James Bennett shares a major landmark addition to the Islamic art collection

A remarkable garment recently gifted to the collection by 
Max Carter, AO, is Talismanic shirt, currently on display in the exhibition No god but God: The art of Islam. This cotton textile, which is testimony to the fervour of religious devotion as a source of inspiration for Muslim artists, dates from the late Ottoman period in Turkey. Elaborately painted with scriptural texts in a variety of calligraphic styles, including thuluth, kufic and naskh, the garment also features talismanic diagrams on both its front and back.

An initial inspection of the black, red and gold inscriptions revealed that the texts include customary invocations, such as the Bismallah – ‘In the name of God, the Most Merciful, the Most Compassionate’ – prayers and Quranic verses. The most prominent inscriptions on the front of the garment are the word ‘Allah’ framed in large medallions, as well as His Ninety-Nine Names, written in gold in red, blue and green circles
 with gilt highlights. The word ‘Allah’, which may be translated as ‘The God’, has profound significance in Islam due to the monotheistic and aniconic nature of the religion, which forbids figurative depiction of the Divine. The power of His name is such that the great mystic poet Jalal al-Din Muhammad Rumi (1207–1273) wrote:

Someone who pronounces His name,
his bones don’t decay in the grave.

Talismanic garments inscribed with Qur’anic texts and geometric diagrams have a long history in Islam. Believers regard the Arabic script, even when too stylised or too small to be meaningfully read, as possessing unique apotropaic powers. Being the language of the Divine Revelation, it protects against evil or misfortune. Indeed, the Qur’an is said to be untranslatable into any other language, since God’s message was delivered in Arabic to the Prophet Muhammad (571–632 CE) through the angel Jibril (Gabriel).
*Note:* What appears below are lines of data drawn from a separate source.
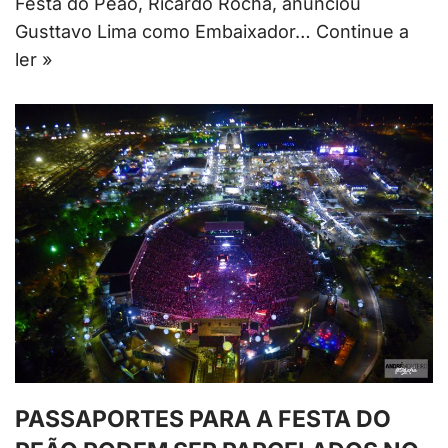
Festa do Peão, Ricardo Rocha, anunciou
Gusttavo Lima como Embaixador…
Continue a
ler »
PASSAPORTES PARA A FESTA DO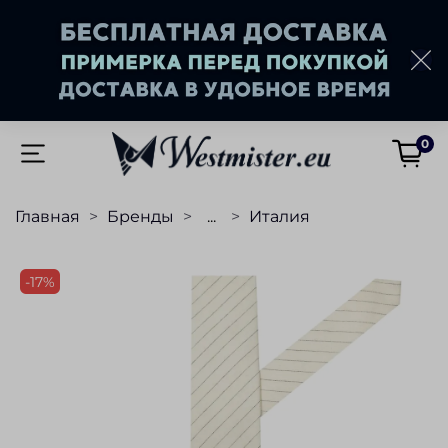
0
Главная
Бренды
...
Италия
-17%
Such is the potency of the script that Muslim tradition has long attributed magical power to each individual letter of the Arabic alphabet and its associated sound.

Geometric configurations also form an important visual element on Talismanic shirt. Islam’s fascination with geometry derives from early Greek mathematics and a belief in the supernatural potency of numbers. Several of the Shirt’s linear diagrams are in the form of the ‘endless knot’ motif, itself related to beliefs in talismanic protection. The ancient practice of making magical knots is documented in the Qur’an, with its reference to the black arts of ‘those who blow on knots’ (113:4).

This style of shirt was worn as part of Sufi mystical practices during the period of the Ottoman Empire (c.1299–1922 CE), as well as in a variety of other situations, for example, during war or illness. Talismanic shirt may be seen as the visual representation of certain Sufi devotional practices popular among Ottoman and other Muslims, such as the extended repetition (dhikr) of the Ninety-Nine Names. Further research on the complex textual composition of the shirt’s design may assist in identifying the particular Turkish Sufi order for which Talismanic shirt was made, perhaps Yasawiyya.

Talismanic shirt is a major landmark addition in the development of the Gallery’s collection of Islamic art and the only such garment in an Australian public collection. It is an eloquent example of the belief invested in the magical power of the Arabic text in the Qur’an and the prophylactic role of scripture in Islam.

James is Curator of Asian Art at AGSA. This article first appeared in AGSA Magazine Issue 37.